Campaign finance reform is not the answer to all our problems, but it is the first step to finding one. If Sanders were to make this point clear, he might just convert a few skeptics. So far, he has focused on a promise to vet any candidates to the Supreme Court according to their willingness to overturn Citizens United. While laudable, Clinton has made the same promise. Despite the fact that this is yet another example of a promise to work on an issue she has avoided in the past and the fact that she depends on the system she now vows to destroy, her supporters trust her to keep it. That’s why Sanders should also be talking about his proposed constitutional amendment intended to end the doctrine that money spent to influence elections is protected speech.

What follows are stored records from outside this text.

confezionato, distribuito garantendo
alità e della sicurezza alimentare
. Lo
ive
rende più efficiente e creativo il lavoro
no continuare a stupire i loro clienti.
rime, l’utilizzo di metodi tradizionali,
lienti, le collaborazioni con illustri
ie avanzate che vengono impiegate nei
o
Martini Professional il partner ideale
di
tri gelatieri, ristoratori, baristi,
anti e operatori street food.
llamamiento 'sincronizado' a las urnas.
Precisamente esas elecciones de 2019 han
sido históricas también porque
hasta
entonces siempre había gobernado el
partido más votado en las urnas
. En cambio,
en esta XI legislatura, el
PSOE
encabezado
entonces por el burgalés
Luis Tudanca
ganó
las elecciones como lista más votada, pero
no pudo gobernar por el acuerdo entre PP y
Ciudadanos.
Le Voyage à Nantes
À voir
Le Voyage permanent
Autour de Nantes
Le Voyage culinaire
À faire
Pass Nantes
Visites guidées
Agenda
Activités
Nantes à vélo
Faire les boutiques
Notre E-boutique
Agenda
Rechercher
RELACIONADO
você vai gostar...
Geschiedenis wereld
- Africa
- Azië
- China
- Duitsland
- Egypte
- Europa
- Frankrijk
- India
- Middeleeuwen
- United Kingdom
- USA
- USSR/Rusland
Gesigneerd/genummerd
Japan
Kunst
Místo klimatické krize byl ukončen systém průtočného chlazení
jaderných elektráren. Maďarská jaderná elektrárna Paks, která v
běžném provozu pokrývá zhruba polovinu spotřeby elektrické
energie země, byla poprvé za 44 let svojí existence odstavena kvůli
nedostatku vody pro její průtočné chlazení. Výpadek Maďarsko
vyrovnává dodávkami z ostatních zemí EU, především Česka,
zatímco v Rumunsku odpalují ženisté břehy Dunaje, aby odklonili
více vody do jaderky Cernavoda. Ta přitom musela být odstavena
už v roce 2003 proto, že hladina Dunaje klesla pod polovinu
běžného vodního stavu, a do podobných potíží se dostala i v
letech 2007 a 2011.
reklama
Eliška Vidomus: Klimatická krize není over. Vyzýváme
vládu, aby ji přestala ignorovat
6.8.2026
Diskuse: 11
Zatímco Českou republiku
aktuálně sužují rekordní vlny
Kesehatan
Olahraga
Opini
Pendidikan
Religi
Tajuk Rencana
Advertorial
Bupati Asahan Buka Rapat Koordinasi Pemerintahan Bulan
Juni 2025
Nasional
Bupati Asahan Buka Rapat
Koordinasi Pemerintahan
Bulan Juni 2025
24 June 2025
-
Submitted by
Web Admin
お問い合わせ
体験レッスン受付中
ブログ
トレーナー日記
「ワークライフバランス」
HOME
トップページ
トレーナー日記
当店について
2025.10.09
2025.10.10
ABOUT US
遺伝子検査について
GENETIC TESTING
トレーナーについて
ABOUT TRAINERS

The key to using this to build a movement is that as President, he could promote the idea of voting only for candidates who would support such an amendment, as suggested by Move to Amend, as well as other reforms like the American Anti-Corruption Act. For those unfamiliar with the latter, it would address a variety of other ways that special interest money can influence politics, including putting limits on lobbying to include closing the revolving door (or at least significantly narrowing it). Keeping the need to address the corruption of the system in the forefront of American consciousness cannot but help the effort to get Americans to sustain pressure on Congress to put the needs of people over profit. The only way to advance any aspect of the progressive agenda is to first address the corruption that has created the problems in the first place.
The Sanders “revolution” is just the first phase of the kind of fundamental change in American politics that can put us back on the path toward true representative democracy. How far we go will be up to us.